Aside from Anderson’s slam that put the game out of hand, W.F. West’s Saige Brindle checked in with a first-inning double that plated two and finished 2-for-4 on the night.

Ace pitcher Kamy Dacus settled in the circle for the Bearcats, allowing one run in the first inning on a Staysha Fluetsch RBI single before shutting out the Warriors the rest of the way.

Dacus allowed the one run on four hits while striking out 10 and walking one in a seven-inning complete game on 98 pitches.

W.F. West never trailed after a three-run first inning, and the Bearcats tacked on five more in the second.

“It was definitely the best approach we had taken against (Rochester) all season,” Lieseke said. “We were more patient in the box, and really took our time. Kids were getting good pitches to hit, rather than swinging at stuff they shouldn’t. That was an advantage. The experience was an advantage.”
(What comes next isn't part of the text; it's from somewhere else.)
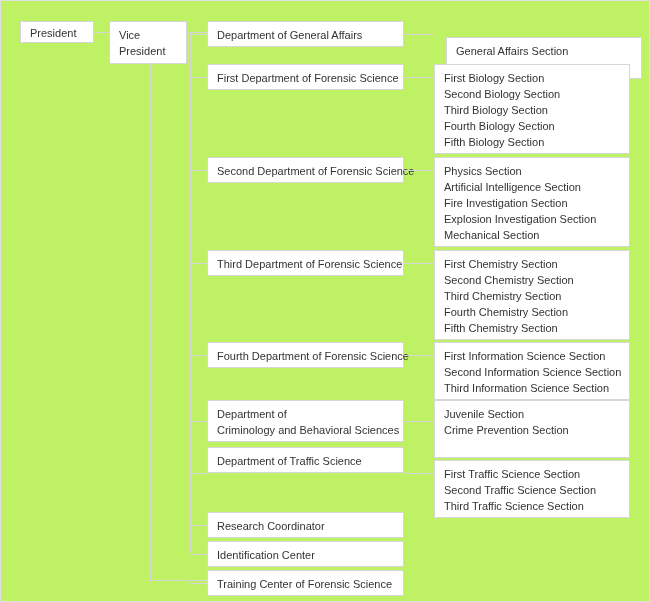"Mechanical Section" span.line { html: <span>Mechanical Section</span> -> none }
2A SOUTHWEST DISTRICT BOYS SOCCER

Tumwater 2, Columbia River 1: Brett Bartlett believes this season’s T-Birds may be the best boys team he’s coached, good enough to survive a lackluster beginning to the championship game to finish an undefeated season (11-0-1) by hoisting the district trophy Saturday at home on the turf of Tumwater District Stadium.

“We came out a little bit flat at the start,” Bartlett said.

The Rapids took advantage, scoring in the 12th minute when Logan Simmons tapped in the rebound after a shot from Elliott McCaffery to take a 1-0 lead. They didn’t score again.

“We started to click around the 25th minute,” Bartlett said.

A minute later, the T-Birds got the equalizer.

Tumwater crossed a ball to Zack Schmidt on the left side. He one-timed it past a Rapids’ defender and into a corner of the net.

In the 65th minute, Schmidt lined up to take a corner kick and Tumwater recognized a chance to run one of its set plays, designed to force the defense to pick a side to mark Ta-Kashi Neilson at the goal line, then get him the ball on the other side. It worked and Neilson scored the decisive goal from point blank range.

Bartlett believes the disadvantages brought about by a pandemic-delayed season brought Tumwater’s spring 2021 team together like no squad that preceded it.

“Nothing was guaranteed,” he said. “We were just happy to be playing. They were very flexible and never got too high or too low.”

2A SOUTHWEST DISTRICT TRACK AND FIELD

Tumwater senior Noah Cunningham won both the 100-meter dash (personal-best 11.08 seconds) and long jump (21-5) at the 2A Southwest District track and field championships Thursday at Fishback Stadium in Washougal.

Tumwater junior Alyssa Duncan won both the long jump (personal-best 17-0 1/2) and triple jump (35-5 3/4).

Staff writers Lauren Smith and Tyler Wicke contributed to this report.